What you need to do>
Omit every picture and return the rest of the data unaltered.

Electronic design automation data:
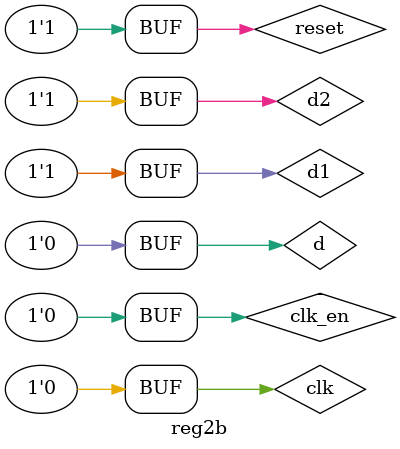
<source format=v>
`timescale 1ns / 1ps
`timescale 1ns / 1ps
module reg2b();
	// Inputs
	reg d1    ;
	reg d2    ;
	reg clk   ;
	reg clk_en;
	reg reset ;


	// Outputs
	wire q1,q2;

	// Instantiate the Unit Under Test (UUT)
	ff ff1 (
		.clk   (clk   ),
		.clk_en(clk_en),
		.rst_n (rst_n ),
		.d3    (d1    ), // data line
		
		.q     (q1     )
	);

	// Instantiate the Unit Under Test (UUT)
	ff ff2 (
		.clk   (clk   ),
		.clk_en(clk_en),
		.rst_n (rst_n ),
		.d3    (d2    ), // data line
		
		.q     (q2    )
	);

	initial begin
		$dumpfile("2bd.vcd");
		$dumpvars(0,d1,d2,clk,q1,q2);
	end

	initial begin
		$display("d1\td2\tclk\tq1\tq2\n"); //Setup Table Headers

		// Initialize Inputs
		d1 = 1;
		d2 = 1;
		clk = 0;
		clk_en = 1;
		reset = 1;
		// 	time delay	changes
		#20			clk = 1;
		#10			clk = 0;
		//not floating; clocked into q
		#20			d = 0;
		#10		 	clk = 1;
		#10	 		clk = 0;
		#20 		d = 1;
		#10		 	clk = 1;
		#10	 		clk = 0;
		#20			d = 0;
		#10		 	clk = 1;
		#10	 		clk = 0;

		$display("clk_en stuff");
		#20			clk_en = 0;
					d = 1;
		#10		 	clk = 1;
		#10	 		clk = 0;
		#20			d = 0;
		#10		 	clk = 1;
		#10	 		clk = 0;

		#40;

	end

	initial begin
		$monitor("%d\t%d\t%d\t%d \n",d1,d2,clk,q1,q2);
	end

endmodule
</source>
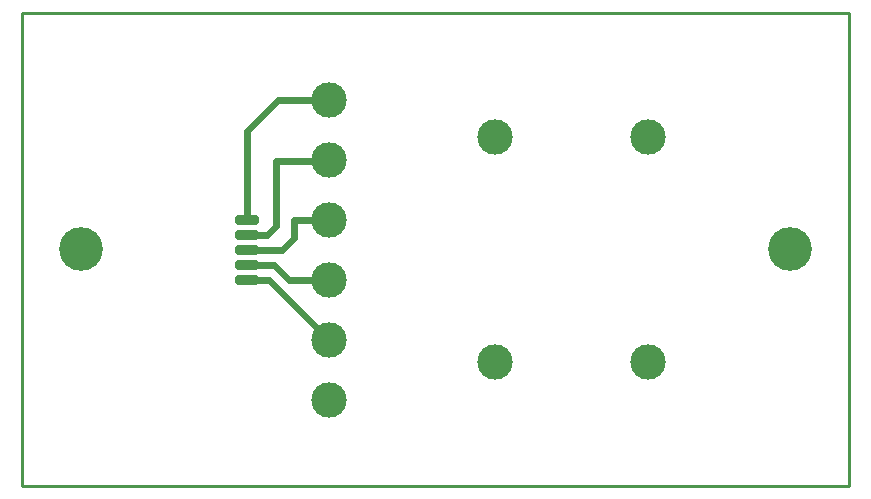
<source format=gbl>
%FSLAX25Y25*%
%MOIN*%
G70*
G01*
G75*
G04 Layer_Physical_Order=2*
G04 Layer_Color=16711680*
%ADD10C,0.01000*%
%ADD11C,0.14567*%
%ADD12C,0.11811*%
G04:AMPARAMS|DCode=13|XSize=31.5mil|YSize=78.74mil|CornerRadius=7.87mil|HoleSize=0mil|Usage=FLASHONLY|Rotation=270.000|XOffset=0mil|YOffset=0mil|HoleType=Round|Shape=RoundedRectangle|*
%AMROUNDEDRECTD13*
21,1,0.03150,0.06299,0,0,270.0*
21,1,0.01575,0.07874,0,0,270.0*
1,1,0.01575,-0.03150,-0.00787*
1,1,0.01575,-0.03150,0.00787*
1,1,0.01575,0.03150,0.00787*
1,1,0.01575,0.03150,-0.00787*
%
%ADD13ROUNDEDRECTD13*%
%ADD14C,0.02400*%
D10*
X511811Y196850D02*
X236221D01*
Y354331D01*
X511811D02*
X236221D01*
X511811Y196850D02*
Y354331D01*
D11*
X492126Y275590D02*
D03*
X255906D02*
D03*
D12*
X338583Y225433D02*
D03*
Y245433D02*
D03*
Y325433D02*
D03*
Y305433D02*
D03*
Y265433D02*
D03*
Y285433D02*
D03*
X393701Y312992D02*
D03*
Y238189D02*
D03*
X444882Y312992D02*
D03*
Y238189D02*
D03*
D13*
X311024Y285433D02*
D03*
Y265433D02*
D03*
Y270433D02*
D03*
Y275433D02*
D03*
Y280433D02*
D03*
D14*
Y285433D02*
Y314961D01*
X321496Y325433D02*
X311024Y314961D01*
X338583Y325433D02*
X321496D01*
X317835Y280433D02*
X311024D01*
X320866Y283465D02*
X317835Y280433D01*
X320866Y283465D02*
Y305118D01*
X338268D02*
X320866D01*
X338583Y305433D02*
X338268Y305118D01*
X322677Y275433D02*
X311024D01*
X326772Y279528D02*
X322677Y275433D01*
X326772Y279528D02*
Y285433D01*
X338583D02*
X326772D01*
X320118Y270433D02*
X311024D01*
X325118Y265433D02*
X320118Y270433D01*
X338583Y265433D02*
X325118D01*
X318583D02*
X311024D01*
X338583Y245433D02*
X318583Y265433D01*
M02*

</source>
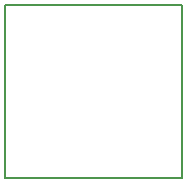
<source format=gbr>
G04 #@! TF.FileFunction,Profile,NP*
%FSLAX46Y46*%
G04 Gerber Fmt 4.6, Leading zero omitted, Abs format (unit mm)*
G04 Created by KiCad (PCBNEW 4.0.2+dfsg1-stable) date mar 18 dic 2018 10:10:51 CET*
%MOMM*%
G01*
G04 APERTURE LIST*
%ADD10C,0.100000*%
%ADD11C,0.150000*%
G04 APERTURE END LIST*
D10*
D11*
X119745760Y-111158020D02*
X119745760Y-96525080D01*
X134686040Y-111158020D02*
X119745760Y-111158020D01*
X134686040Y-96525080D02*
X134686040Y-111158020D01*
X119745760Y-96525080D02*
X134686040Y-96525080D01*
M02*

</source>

Solved exercise>
<source format=v>
`timescale 1ns / 1ps
`timescale 1ns / 1ps
module reg2b();
	// Inputs
	reg d1    ;
	reg d2    ;
	reg clk   ;
	reg clk_en;
	reg reset ;


	// Outputs
	wire q1,q2;

	// Instantiate the Unit Under Test (UUT)
	ff ff1 (
		.clk   (clk   ),
		.clk_en(clk_en),
		.rst_n (rst_n ),
		.d3    (d1    ), // data line
		
		.q     (q1     )
	);

	// Instantiate the Unit Under Test (UUT)
	ff ff2 (
		.clk   (clk   ),
		.clk_en(clk_en),
		.rst_n (rst_n ),
		.d3    (d2    ), // data line
		
		.q     (q2    )
	);

	initial begin
		$dumpfile("2bd.vcd");
		$dumpvars(0,d1,d2,clk,q1,q2);
	end

	initial begin
		$display("d1\td2\tclk\tq1\tq2\n"); //Setup Table Headers

		// Initialize Inputs
		d1 = 1;
		d2 = 1;
		clk = 0;
		clk_en = 1;
		reset = 1;
		// 	time delay	changes
		#20			clk = 1;
		#10			clk = 0;
		//not floating; clocked into q
		#20			d = 0;
		#10		 	clk = 1;
		#10	 		clk = 0;
		#20 		d = 1;
		#10		 	clk = 1;
		#10	 		clk = 0;
		#20			d = 0;
		#10		 	clk = 1;
		#10	 		clk = 0;

		$display("clk_en stuff");
		#20			clk_en = 0;
					d = 1;
		#10		 	clk = 1;
		#10	 		clk = 0;
		#20			d = 0;
		#10		 	clk = 1;
		#10	 		clk = 0;

		#40;

	end

	initial begin
		$monitor("%d\t%d\t%d\t%d \n",d1,d2,clk,q1,q2);
	end

endmodule
</source>
<source format=gbl>
%FSLAX25Y25*%
%MOIN*%
G70*
G01*
G75*
G04 Layer_Physical_Order=2*
G04 Layer_Color=16711680*
%ADD10C,0.01000*%
%ADD11C,0.14567*%
%ADD12C,0.11811*%
G04:AMPARAMS|DCode=13|XSize=31.5mil|YSize=78.74mil|CornerRadius=7.87mil|HoleSize=0mil|Usage=FLASHONLY|Rotation=270.000|XOffset=0mil|YOffset=0mil|HoleType=Round|Shape=RoundedRectangle|*
%AMROUNDEDRECTD13*
21,1,0.03150,0.06299,0,0,270.0*
21,1,0.01575,0.07874,0,0,270.0*
1,1,0.01575,-0.03150,-0.00787*
1,1,0.01575,-0.03150,0.00787*
1,1,0.01575,0.03150,0.00787*
1,1,0.01575,0.03150,-0.00787*
%
%ADD13ROUNDEDRECTD13*%
%ADD14C,0.02400*%
D10*
X511811Y196850D02*
X236221D01*
Y354331D01*
X511811D02*
X236221D01*
X511811Y196850D02*
Y354331D01*
D11*
X492126Y275590D02*
D03*
X255906D02*
D03*
D12*
X338583Y225433D02*
D03*
Y245433D02*
D03*
Y325433D02*
D03*
Y305433D02*
D03*
Y265433D02*
D03*
Y285433D02*
D03*
X393701Y312992D02*
D03*
Y238189D02*
D03*
X444882Y312992D02*
D03*
Y238189D02*
D03*
D13*
X311024Y285433D02*
D03*
Y265433D02*
D03*
Y270433D02*
D03*
Y275433D02*
D03*
Y280433D02*
D03*
D14*
Y285433D02*
Y314961D01*
X321496Y325433D02*
X311024Y314961D01*
X338583Y325433D02*
X321496D01*
X317835Y280433D02*
X311024D01*
X320866Y283465D02*
X317835Y280433D01*
X320866Y283465D02*
Y305118D01*
X338268D02*
X320866D01*
X338583Y305433D02*
X338268Y305118D01*
X322677Y275433D02*
X311024D01*
X326772Y279528D02*
X322677Y275433D01*
X326772Y279528D02*
Y285433D01*
X338583D02*
X326772D01*
X320118Y270433D02*
X311024D01*
X325118Y265433D02*
X320118Y270433D01*
X338583Y265433D02*
X325118D01*
X318583D02*
X311024D01*
X338583Y245433D02*
X318583Y265433D01*
M02*

</source>
<source format=gbr>
G04 #@! TF.FileFunction,Profile,NP*
%FSLAX46Y46*%
G04 Gerber Fmt 4.6, Leading zero omitted, Abs format (unit mm)*
G04 Created by KiCad (PCBNEW 4.0.2+dfsg1-stable) date mar 18 dic 2018 10:10:51 CET*
%MOMM*%
G01*
G04 APERTURE LIST*
%ADD10C,0.100000*%
%ADD11C,0.150000*%
G04 APERTURE END LIST*
D10*
D11*
X119745760Y-111158020D02*
X119745760Y-96525080D01*
X134686040Y-111158020D02*
X119745760Y-111158020D01*
X134686040Y-96525080D02*
X134686040Y-111158020D01*
X119745760Y-96525080D02*
X134686040Y-96525080D01*
M02*

</source>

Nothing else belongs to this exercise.